Durvalumab Added to BCG Cuts Bladder Cancer Recurrence by 32% in Phase III Trial
New POTOMAC trial data show adding durvalumab immunotherapy to standard BCG treatment significantly reduces high-risk bladder cancer recurrence.
Summary
A large phase III clinical trial called POTOMAC found that adding durvalumab, an immunotherapy drug, to standard BCG treatment for high-risk non-muscle-invasive bladder cancer reduced the risk of disease recurrence or death by 32%. In the first year, 16% of patients on the combination therapy experienced a high-risk event versus 20% on BCG alone. The median time before a disease event was also significantly longer with durvalumab added. Fewer patients in the combination group needed bladder removal surgery. While the treatment showed clear benefits, it also came with higher rates of serious side effects — 21% experienced grade 3 or 4 adverse events compared to 4% in the BCG-only group. These findings were presented at the American Urological Association annual meeting.
Detailed Summary
Bladder cancer is among the most common cancers worldwide, and early-stage non-muscle-invasive forms carry a significant risk of recurrence even after standard treatment. The POTOMAC trial investigated whether adding durvalumab, a PD-L1 checkpoint inhibitor immunotherapy, to the established BCG regimen could improve outcomes for high-risk patients.
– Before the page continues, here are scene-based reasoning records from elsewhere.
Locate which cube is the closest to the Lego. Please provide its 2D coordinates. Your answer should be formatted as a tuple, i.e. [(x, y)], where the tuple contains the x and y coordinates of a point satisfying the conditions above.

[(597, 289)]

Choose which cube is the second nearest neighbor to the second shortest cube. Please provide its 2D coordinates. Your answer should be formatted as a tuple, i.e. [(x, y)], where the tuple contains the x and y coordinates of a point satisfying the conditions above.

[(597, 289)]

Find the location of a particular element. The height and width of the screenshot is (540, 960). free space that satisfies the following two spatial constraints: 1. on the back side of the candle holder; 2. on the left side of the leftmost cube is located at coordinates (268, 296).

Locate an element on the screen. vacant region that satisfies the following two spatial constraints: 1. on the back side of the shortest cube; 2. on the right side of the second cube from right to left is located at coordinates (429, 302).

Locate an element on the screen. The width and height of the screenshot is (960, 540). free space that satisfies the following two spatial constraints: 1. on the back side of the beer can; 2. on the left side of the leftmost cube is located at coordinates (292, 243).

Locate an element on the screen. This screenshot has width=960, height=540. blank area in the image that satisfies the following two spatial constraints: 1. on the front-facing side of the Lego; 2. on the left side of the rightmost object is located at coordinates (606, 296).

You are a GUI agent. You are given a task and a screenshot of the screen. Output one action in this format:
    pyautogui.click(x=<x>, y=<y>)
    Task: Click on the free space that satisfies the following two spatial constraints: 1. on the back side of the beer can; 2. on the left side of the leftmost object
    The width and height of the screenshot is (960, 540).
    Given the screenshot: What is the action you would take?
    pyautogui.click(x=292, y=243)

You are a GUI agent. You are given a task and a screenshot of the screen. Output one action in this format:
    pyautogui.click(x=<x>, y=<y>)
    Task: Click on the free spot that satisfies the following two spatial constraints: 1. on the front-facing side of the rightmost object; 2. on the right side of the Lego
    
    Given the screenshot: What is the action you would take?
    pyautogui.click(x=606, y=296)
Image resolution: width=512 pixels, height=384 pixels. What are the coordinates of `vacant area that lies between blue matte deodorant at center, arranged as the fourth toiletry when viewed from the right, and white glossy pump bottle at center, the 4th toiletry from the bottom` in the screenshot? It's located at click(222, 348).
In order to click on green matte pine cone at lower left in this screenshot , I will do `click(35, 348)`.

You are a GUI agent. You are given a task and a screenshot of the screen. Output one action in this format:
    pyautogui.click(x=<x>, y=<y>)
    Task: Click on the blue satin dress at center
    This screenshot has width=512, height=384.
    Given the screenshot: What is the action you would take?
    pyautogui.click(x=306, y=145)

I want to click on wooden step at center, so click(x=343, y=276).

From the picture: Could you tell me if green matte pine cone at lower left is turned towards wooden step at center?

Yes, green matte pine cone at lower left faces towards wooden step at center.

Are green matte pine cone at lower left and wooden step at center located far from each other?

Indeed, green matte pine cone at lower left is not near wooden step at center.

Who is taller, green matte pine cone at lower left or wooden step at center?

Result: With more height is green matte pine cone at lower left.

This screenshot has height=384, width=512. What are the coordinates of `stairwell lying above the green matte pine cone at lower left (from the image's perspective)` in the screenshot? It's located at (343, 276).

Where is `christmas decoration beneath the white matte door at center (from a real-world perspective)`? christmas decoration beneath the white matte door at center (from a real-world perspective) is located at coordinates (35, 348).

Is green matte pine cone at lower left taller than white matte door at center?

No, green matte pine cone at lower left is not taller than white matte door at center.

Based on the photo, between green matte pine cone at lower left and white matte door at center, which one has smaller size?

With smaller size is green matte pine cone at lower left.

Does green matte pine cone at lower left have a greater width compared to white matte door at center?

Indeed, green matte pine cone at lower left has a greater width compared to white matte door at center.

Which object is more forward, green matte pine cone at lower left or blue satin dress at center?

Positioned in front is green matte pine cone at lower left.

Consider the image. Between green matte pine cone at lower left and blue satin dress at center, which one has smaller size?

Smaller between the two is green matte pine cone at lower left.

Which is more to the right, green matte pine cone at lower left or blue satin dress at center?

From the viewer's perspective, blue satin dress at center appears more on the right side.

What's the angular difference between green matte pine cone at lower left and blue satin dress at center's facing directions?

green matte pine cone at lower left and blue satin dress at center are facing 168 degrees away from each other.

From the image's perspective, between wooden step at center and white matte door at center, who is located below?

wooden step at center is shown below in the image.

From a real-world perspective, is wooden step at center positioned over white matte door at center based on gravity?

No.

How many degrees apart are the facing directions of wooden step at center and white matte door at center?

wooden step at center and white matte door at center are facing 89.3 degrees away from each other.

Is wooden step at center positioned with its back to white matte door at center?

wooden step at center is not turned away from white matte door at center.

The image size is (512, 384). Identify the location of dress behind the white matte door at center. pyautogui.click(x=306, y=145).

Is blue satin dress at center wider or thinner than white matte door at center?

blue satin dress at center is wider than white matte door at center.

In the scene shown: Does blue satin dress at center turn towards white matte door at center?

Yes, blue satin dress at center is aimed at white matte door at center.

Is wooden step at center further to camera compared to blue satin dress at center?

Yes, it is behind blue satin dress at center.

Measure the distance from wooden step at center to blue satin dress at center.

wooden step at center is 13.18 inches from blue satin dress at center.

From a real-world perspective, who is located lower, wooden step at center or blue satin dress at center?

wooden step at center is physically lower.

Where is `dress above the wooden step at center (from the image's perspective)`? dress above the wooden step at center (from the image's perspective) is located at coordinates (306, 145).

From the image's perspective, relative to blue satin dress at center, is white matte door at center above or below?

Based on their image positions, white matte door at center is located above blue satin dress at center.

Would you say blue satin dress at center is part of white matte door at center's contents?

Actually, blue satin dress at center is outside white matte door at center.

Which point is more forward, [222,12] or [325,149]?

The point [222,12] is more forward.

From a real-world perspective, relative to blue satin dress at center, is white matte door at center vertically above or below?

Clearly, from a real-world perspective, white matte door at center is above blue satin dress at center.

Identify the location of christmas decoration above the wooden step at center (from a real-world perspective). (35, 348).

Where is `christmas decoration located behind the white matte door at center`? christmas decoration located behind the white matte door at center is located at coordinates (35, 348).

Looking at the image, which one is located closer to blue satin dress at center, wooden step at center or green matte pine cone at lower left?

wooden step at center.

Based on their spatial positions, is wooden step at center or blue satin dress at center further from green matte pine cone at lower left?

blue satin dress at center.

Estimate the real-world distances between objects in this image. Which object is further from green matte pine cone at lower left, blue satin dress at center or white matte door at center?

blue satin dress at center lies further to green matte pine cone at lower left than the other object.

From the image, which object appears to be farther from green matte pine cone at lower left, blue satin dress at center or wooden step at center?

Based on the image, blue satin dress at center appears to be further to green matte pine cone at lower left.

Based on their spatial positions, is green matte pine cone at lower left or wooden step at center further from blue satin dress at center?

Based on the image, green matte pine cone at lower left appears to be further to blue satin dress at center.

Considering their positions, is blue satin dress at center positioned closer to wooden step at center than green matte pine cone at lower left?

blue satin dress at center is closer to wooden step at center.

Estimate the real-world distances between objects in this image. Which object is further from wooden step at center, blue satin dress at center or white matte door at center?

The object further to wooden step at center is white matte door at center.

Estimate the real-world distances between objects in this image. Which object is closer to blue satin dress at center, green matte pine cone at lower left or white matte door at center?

The phase III trial enrolled 1,018 patients across 116 sites in 12 countries. Patients were randomized to durvalumab plus BCG induction and maintenance, durvalumab plus BCG induction only, or BCG alone. The median patient age was 67–68 years, with 80% male participants. Primary results showed the combination reduced the risk of high-risk disease recurrence or death by 32% compared to BCG alone, meeting the trial's primary endpoint.
Early recurrence data were particularly striking. Within the first year, only 16% of combination-arm patients experienced a high-risk event versus 20% in the BCG-only group. The median time to a disease event was 14.1 months with durvalumab versus just 8.3 months without it. Among BCG-unresponsive patients, recurrences dropped from 81% to 65%, and bladder removal surgery fell from 25% to 8%.
For cancer patients and clinicians, these findings suggest a meaningful improvement in disease control without requiring immediate escalation to surgery. Preserving the bladder has major quality-of-life implications, making the reduction in cystectomy rates a particularly important outcome.
However, safety trade-offs are notable. Grade 3 or 4 treatment-related adverse events occurred in 21% of combination patients versus 4% in the BCG-only group. Serious adverse events were reported in 13% versus 4%, and discontinuation rates were higher. These side effect burdens will require careful patient selection and shared decision-making before this regimen becomes standard practice. Overall survival data showed a favorable trend but did not yet reach statistical significance.
Key Findings
- Durvalumab plus BCG reduced high-risk bladder cancer recurrence or death risk by 32% versus BCG alone.
- Median time to disease event was 14.1 months with durvalumab versus 8.3 months on BCG alone.
- Bladder removal surgery dropped from 25% to 8% among BCG-unresponsive patients receiving durvalumab.
- Grade 3/4 adverse events were substantially higher with durvalumab: 21% versus 4% on BCG alone.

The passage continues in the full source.